**Exercise directions**
Which lines belong in the answer? Exactly those from the line containing "right shoulder: (1995, 743)" through the last line of the records below, repeated as written.

Data section start

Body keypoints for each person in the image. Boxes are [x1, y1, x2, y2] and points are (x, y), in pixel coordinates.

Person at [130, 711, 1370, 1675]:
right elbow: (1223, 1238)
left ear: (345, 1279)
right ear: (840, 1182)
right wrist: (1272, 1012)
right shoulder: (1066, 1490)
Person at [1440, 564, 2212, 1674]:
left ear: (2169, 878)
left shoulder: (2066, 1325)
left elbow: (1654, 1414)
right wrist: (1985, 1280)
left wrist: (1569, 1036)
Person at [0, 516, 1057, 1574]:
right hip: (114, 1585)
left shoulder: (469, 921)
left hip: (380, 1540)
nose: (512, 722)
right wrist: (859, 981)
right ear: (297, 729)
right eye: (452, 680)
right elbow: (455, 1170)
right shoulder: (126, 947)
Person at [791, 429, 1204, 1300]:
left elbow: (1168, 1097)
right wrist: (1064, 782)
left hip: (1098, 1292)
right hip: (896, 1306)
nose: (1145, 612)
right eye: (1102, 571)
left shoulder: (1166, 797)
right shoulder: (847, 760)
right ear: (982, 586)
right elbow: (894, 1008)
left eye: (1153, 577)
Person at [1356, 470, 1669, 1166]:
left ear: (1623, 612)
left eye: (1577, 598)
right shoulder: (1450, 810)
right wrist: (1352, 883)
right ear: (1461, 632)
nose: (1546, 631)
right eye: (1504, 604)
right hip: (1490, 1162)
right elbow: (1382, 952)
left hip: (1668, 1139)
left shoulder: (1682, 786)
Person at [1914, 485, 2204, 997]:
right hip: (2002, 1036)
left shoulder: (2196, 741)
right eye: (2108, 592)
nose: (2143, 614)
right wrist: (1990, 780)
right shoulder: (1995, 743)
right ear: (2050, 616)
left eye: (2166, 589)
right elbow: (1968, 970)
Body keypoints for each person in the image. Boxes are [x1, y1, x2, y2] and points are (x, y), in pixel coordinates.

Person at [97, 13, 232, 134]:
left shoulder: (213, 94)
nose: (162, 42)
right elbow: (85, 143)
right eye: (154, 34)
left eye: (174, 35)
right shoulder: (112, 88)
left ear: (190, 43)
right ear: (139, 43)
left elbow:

Data section end

**Written response**
right shoulder: (1995, 743)
right ear: (2050, 616)
left eye: (2166, 589)
right elbow: (1968, 970)
Body keypoints for each person in the image. Boxes are [x1, y1, x2, y2] and points are (x, y), in pixel coordinates.

Person at [97, 13, 232, 134]:
left shoulder: (213, 94)
nose: (162, 42)
right elbow: (85, 143)
right eye: (154, 34)
left eye: (174, 35)
right shoulder: (112, 88)
left ear: (190, 43)
right ear: (139, 43)
left elbow:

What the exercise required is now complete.